[TESTO IN ESAME]:
——

Sentirsi soli vittime sindrome di calimero

Fai la vittima? Scopri se hai la sindrome di Calimero

Ti senti sfortunata, ti lamenti in continuazione della tua vita e pensi che il mondo ce l'abbia con te? Forse sei vittima della sindrome di Calimero. Ecco cos'è e come uscirne

Anche se non conosci la sindrome di Calimero, sappi che della schiera degli eterni malcontenti facciamo un po’ tutti parte, sempre pronti, come siamo, a brontolare e lagnarci.

Ma allora come uscire dalla trappola della lamentela facile? Cambiare atteggiamento nei confronti di se stessi e della vita significa trovare un modo per uscire dalla gabbia asfissiante della paura e del giudizio, trasformare il proprio sguardo verso il mondo: osare, tornare (o diventare!) protagonisti della propria esistenza.

Non esiste un tempo limite, perché può accadere a qualsiasi età. Se stai leggendo queste parole significa che una parte di te si è sentita attratta e sta combattendo per mostrarsi allo scoperto… Allora, è davvero il momento di iniziare un viaggio nel cambiamento.

——

[DATI ESTRATTI]:
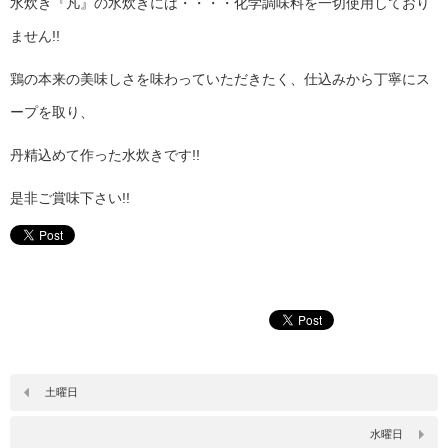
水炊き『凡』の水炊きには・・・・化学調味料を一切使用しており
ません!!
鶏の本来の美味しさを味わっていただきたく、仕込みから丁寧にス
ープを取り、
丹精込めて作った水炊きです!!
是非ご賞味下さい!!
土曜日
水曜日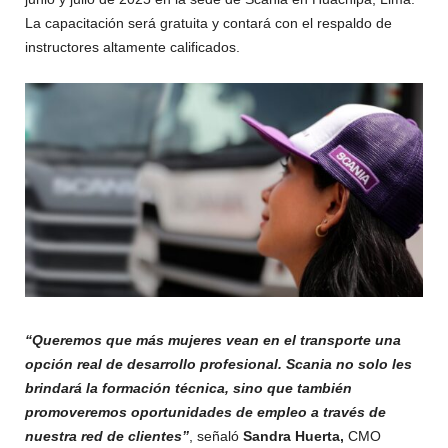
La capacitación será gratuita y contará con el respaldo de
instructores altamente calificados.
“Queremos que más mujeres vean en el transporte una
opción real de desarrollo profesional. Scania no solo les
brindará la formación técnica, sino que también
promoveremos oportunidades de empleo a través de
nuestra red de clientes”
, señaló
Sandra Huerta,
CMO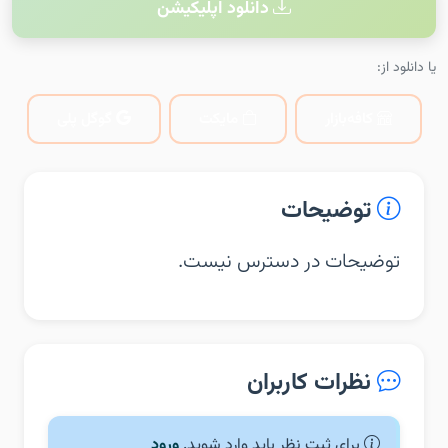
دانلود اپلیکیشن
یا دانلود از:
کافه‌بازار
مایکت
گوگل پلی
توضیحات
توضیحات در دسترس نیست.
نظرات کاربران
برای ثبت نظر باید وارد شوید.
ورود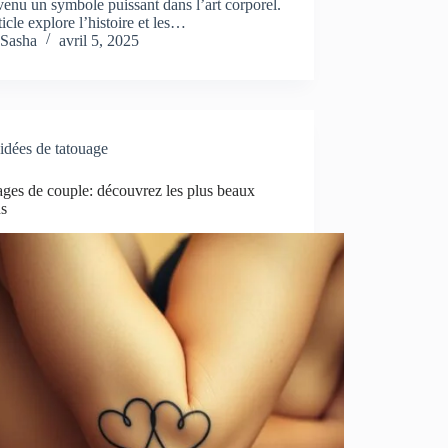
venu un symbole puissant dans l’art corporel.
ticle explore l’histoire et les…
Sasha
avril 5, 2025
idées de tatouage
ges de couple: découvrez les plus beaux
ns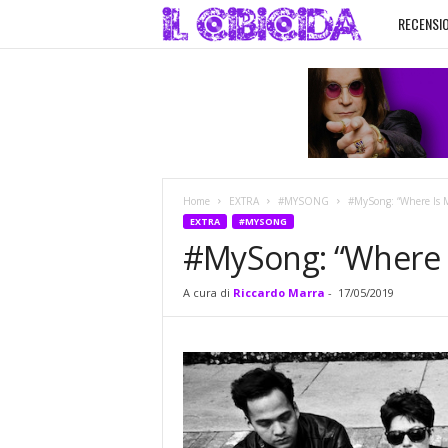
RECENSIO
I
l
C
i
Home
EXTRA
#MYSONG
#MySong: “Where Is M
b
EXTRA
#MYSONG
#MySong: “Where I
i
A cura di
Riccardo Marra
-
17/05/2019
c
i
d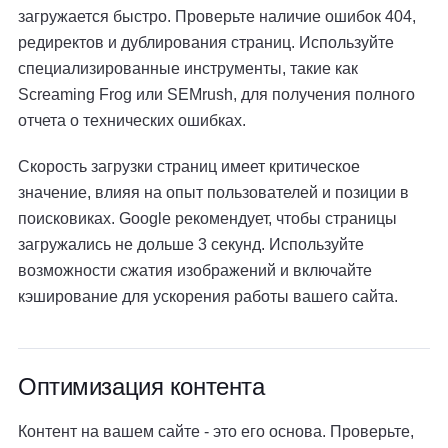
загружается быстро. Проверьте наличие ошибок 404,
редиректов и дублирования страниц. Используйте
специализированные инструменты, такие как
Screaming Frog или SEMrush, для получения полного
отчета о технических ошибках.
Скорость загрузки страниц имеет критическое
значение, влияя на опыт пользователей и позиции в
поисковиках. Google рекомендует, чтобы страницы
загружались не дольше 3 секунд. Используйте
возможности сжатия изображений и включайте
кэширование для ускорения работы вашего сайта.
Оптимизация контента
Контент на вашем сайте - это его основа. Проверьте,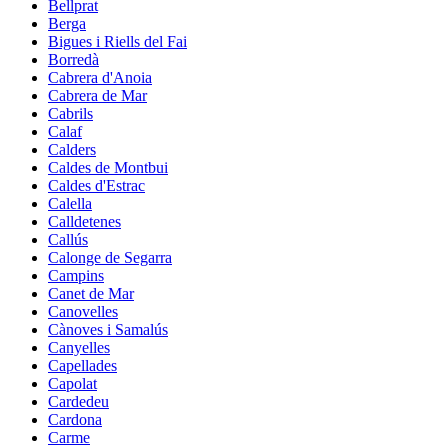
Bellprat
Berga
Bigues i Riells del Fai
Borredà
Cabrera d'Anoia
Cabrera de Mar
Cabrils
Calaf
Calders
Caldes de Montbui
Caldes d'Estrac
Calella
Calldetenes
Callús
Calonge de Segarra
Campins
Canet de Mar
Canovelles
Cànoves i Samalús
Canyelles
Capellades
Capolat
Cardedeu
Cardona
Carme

——

[CONSEGNA 1]: Nel testo sulla sindrome di Calimero, la domanda che precede «Forse sei vittima della sindrome di Calimero» attribuisce a chi legge alcune condizioni: elencale tutte.
[CONSEGNA 2]: Fornisci il seguito del testo sulla sindrome di Calimero, riprendendo dopo la sua ultima frase.
Le voci riportate sopra non servono per lo svolgimento.

[RISPOSTA 1]:
- Ti senti sfortunata
- Ti lamenti in continuazione della tua vita
- Pensi che il mondo ce l'abbia con te

[RISPOSTA 2]:
Che cos’è la sindrome di Calimero?

La sindrome di Calimero è caratterizzata da un forte senso di disagio e sfiducia. La tendenza a lamentarsi è rivolta contro se stessi: proprio come il pulcino che tutti ben ricordiamo, ci si sente vessati e incompresi, vittime della sfortuna.

A un livello profondo, il vittimismo è fortemente legato all’auto-svalutazione, a un processo di disistima e visione negativa di sé, le cui radici affondano in ciò che si è vissuto durante l’esistenza, l’educazione ricevuta e le esperienze di vita.

La catena di lamentele che affligge il vittimista spesso si trasforma in un boomerang con cui vampirizza l’energia altrui, ecco perché un autentico processo di trasformazione implica la capacità di analizzare i propri buchi emotivi e mettersi in gioco per imparare un nuovo modo per guardare e vivere la realtà.

Dove nasce il senso di impotenza

«È un’ingiustizia però!» esclamava il celebre pulcino inventato nel 1963 per il Carosello.

Secondo lo psicanalista Saverio Tomasella, autore del libro La sindrome di Calimero (Sperling & Kupfer, 2018), ciò che possiamo cogliere come prima ispirazione per il cambiamento è iniziare a chiederci il senso che diamo al termine “ingiustizia”.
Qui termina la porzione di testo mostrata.